__Given text__:
:::

But here is our comfort; as we now stand not by our own strength and shall not be charged with any of this; so when the day of our deliverance comes, we shall fully rest from these temptations. Satan is then bound up; the time of tempting is done. Now we do walk among his snares and are in danger of being circumvented with his methods and wiles; but then we are quite above his snares, and out of the hearing of his enticing charms. He has power here to tempt us in the wilderness, but he enters not into the Holy City. There will be no more work for Satan then.
We shall rest also from all our temptations which we now undergo from the world and the flesh, as well as Satan; and that is a number inexpressible, and a weight, were it not that we are beholden to supporting grace, utterly intolerable. Every sense is a snare; every member a snare; every creature a snare; every mercy a snare; and every duty a snare to us. We can scarce open our eyes, but we are in danger. If we behold them above us, we are in danger of envy; if below us, we are in danger of contempt. If we see sumptuous buildings, pleasant habitations, honor and riches we are in danger to be drawn away with covetous desires; if the rags and beggary of others, we are in danger of self-applauding thoughts and unmercifulness. If we see beauty, it is a bait to lust; if deformity, loathing and disdain.
We can scarcely hear a word spoken but contains to us a matter of temptation. How soon do slanderous reports, vain jests, wanton speeches, by that passage creep into the heart! How strong and prevalent a temptation is our appetite and how constant and strong a watch does it require! Have we comeliness and beauty? What fuel for pride. Are we deformed? What occasion of repining! Have we strength of reason, and gifts of learning? How hard it is not to be puffed up! To seek ourselves; to hunt after applause; to despise our brethren; to dislike the simplicity that is in Christ. Both in the matter and manner of Scripture, in doctrine, in discipline, in worship, and in the saints; to affect a pompous, specious, fleshly service of God, and to exalt reason above faith. Are we unlearned and of shallow heads and slender parts? How apt then to despise what we have not and to undervalue that which we do not know; and to err with confidence, because of our ignorance. Conceitedness and pride become a zealous enemy to truth and a leading troubler of the church’s peace, under pretenses of truth and holiness. Are we men of eminence and in place of authority? How strong is our temptation to slight our brethren, to abuse our trust, to seek ourselves, to stand upon our honor and privileges; to forget ourselves, our poor brethren, and the public good. How hard it is to devote our power to His glory from whom we have received it! How prone we are to make our wills our law and to cut out all the enjoyments of others, both religious and civil, by the cursed rules and model of our own interest and policy! Are we inferiors and subject? How prone to judge at others’ pre-eminence, and to take liberty to bring all their actions to the bar of our incompetent judgment; and to censure and slander them, and murmur at their proceedings! Are we rich and not too much exalted? Are we poor and not discontented, and make our worldly necessities a pretense for robbing God of all His service?

:::

__Requirement A__: According to the passage on temptation, into what place does Satan not enter?
__Requirement B__: Reproduce the part of the passage on temptation that opens with the words containing "We shall rest" and closes with "loathing and disdain.".
You will not need the data that follows this text.

Data items
:::

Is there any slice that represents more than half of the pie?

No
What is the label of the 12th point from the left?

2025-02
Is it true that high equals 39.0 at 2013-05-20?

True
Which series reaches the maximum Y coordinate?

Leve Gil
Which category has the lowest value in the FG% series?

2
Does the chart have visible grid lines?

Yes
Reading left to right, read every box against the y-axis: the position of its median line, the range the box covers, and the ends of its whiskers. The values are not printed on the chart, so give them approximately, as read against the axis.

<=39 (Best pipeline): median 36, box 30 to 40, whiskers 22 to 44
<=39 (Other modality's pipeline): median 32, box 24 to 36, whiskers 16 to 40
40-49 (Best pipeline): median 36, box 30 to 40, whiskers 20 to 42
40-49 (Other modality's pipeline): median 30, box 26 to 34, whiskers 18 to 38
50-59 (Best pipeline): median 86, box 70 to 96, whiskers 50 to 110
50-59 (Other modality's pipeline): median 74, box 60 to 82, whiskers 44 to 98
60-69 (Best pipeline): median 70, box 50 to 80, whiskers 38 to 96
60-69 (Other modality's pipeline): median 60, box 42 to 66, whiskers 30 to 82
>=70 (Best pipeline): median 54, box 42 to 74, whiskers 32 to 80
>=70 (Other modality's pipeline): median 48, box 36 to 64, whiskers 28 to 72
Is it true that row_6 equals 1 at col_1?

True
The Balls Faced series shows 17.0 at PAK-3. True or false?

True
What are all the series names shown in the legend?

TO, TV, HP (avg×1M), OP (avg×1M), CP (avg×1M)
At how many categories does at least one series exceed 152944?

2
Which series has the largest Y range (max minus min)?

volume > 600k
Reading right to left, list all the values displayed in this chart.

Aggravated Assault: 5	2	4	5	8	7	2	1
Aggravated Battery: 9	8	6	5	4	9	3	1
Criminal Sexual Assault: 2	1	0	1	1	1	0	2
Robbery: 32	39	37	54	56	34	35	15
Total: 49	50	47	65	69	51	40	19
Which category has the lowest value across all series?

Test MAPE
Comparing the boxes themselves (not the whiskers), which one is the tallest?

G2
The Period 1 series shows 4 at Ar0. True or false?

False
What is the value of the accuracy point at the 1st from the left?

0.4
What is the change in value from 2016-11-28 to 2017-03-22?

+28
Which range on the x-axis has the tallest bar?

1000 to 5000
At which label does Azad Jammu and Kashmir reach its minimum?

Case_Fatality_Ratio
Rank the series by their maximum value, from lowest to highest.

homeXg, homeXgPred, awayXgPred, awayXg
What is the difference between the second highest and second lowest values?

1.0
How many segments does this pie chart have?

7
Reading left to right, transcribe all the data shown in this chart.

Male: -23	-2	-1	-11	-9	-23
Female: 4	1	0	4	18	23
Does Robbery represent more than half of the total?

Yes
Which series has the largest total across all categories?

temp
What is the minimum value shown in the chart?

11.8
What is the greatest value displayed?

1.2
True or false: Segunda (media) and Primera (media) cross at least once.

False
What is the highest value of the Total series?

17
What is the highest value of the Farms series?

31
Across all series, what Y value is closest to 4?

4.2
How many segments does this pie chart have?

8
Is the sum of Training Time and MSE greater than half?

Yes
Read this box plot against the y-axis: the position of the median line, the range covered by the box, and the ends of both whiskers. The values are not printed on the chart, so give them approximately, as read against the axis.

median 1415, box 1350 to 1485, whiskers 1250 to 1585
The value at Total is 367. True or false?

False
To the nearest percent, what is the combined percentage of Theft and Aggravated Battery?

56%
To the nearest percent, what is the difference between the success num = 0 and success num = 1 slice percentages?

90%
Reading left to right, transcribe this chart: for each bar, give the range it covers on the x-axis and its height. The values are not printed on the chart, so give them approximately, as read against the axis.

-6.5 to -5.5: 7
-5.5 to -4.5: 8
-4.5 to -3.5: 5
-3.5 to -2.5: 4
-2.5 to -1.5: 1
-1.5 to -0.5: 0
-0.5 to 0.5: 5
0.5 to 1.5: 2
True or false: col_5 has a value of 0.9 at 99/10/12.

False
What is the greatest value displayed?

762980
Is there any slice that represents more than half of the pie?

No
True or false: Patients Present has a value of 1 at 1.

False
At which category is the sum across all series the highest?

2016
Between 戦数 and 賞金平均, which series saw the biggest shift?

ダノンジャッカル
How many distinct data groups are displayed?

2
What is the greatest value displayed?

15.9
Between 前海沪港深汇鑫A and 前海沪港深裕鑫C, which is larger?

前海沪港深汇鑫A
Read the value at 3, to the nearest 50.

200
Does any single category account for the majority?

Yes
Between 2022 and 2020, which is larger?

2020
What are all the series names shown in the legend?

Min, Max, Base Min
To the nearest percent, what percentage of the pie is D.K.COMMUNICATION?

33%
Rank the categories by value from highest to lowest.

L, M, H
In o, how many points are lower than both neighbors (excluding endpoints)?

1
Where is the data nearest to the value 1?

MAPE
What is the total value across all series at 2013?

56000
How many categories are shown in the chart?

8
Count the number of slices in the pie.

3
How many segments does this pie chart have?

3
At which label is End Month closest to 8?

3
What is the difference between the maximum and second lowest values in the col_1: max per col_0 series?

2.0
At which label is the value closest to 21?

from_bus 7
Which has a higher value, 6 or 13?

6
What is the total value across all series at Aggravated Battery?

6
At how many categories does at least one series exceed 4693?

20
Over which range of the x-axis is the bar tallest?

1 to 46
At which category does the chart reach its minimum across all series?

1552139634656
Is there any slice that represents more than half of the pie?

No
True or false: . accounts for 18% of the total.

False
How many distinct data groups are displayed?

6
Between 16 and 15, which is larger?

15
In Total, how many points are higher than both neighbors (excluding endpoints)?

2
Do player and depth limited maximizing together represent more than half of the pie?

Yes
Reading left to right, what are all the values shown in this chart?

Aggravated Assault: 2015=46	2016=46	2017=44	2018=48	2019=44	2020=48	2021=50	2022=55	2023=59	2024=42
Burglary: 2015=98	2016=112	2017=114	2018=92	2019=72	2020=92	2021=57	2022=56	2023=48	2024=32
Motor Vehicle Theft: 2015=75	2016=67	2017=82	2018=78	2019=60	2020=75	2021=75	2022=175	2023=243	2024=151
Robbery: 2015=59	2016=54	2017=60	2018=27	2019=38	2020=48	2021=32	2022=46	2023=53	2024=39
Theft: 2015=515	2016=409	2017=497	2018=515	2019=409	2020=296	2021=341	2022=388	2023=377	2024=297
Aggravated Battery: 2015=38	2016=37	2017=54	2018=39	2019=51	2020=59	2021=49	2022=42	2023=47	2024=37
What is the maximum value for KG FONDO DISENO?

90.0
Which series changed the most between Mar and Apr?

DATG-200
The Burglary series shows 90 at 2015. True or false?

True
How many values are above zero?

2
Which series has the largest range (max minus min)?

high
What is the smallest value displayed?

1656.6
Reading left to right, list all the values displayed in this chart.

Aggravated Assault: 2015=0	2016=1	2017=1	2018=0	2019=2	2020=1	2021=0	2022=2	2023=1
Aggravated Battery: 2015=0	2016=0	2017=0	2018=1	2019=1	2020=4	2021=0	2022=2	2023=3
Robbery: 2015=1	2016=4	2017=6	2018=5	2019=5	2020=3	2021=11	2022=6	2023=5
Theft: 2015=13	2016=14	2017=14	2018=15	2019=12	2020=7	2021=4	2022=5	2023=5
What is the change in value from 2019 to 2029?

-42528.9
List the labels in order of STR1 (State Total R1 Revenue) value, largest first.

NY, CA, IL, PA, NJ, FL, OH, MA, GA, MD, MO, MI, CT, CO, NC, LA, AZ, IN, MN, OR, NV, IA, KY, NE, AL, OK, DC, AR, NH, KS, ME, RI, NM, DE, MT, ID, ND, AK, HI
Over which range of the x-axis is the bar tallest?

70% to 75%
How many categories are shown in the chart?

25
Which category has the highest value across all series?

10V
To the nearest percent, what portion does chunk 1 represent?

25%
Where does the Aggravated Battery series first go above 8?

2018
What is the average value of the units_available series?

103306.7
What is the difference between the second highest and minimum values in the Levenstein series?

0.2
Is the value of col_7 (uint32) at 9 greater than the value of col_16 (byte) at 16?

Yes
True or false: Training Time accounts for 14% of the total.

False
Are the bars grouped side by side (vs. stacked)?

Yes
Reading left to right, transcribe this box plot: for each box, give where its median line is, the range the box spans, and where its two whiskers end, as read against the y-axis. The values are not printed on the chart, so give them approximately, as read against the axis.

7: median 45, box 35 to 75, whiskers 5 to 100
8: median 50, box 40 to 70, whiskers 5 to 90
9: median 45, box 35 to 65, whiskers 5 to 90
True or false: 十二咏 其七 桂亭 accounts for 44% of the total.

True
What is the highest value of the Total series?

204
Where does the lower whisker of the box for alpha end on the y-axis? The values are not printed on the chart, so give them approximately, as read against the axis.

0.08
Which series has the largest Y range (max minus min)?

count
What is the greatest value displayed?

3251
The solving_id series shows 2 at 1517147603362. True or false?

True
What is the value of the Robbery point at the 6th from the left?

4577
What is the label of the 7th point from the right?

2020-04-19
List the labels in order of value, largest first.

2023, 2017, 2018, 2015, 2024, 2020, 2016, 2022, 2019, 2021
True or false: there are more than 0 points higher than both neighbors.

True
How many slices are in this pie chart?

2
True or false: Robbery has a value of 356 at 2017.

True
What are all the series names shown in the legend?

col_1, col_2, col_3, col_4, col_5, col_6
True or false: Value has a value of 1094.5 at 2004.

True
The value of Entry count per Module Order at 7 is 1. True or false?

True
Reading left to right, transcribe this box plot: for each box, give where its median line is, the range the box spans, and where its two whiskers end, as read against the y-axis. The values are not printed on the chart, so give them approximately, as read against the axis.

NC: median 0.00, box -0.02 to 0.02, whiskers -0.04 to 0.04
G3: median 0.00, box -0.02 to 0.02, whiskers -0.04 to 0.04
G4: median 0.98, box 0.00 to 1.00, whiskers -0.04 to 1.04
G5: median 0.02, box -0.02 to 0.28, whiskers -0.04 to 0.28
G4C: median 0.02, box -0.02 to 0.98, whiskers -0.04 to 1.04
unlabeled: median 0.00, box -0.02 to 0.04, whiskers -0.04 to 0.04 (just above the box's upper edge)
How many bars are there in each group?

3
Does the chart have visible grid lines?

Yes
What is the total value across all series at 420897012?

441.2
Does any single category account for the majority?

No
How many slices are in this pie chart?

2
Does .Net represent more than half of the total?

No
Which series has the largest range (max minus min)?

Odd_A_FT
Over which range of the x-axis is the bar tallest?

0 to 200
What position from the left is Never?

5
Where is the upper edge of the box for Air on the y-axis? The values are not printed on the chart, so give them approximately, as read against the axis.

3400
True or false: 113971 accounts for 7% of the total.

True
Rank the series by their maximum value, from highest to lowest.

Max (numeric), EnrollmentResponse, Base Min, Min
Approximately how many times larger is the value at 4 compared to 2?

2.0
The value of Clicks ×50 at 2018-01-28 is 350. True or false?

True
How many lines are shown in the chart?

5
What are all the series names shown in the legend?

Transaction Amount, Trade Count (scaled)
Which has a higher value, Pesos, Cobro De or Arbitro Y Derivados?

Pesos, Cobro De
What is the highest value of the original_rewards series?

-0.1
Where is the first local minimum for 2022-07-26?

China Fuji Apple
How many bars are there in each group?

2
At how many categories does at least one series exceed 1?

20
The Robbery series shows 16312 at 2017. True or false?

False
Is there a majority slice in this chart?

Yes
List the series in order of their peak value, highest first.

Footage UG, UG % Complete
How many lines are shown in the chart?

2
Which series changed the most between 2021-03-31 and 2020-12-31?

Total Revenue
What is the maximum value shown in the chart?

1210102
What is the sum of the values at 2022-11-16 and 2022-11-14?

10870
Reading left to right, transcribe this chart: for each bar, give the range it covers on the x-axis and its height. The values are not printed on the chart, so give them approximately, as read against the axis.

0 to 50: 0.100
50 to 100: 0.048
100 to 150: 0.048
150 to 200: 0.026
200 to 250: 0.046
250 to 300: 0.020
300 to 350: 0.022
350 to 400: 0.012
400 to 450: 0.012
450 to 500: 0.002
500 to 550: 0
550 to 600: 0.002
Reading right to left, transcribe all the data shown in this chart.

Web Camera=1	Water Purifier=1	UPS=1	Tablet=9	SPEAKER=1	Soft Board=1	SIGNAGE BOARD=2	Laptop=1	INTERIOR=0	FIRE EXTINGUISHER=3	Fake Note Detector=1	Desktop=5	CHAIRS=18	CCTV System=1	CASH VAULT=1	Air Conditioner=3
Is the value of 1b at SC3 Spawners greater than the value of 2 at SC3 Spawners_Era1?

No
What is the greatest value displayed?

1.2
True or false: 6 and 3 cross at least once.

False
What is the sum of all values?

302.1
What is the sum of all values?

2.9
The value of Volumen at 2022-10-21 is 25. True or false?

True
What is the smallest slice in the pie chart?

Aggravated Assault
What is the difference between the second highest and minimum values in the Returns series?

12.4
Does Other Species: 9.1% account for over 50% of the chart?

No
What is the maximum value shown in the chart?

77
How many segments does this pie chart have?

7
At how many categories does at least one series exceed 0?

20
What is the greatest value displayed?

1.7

:::

__Task response A__: He does not enter into the Holy City.

__Task response B__:
We shall rest also from all our temptations which we now undergo from the world and the flesh, as well as Satan; and that is a number inexpressible, and a weight, were it not that we are beholden to supporting grace, utterly intolerable. Every sense is a snare; every member a snare; every creature a snare; every mercy a snare; and every duty a snare to us. We can scarce open our eyes, but we are in danger. If we behold them above us, we are in danger of envy; if below us, we are in danger of contempt. If we see sumptuous buildings, pleasant habitations, honor and riches we are in danger to be drawn away with covetous desires; if the rags and beggary of others, we are in danger of self-applauding thoughts and unmercifulness. If we see beauty, it is a bait to lust; if deformity, loathing and disdain.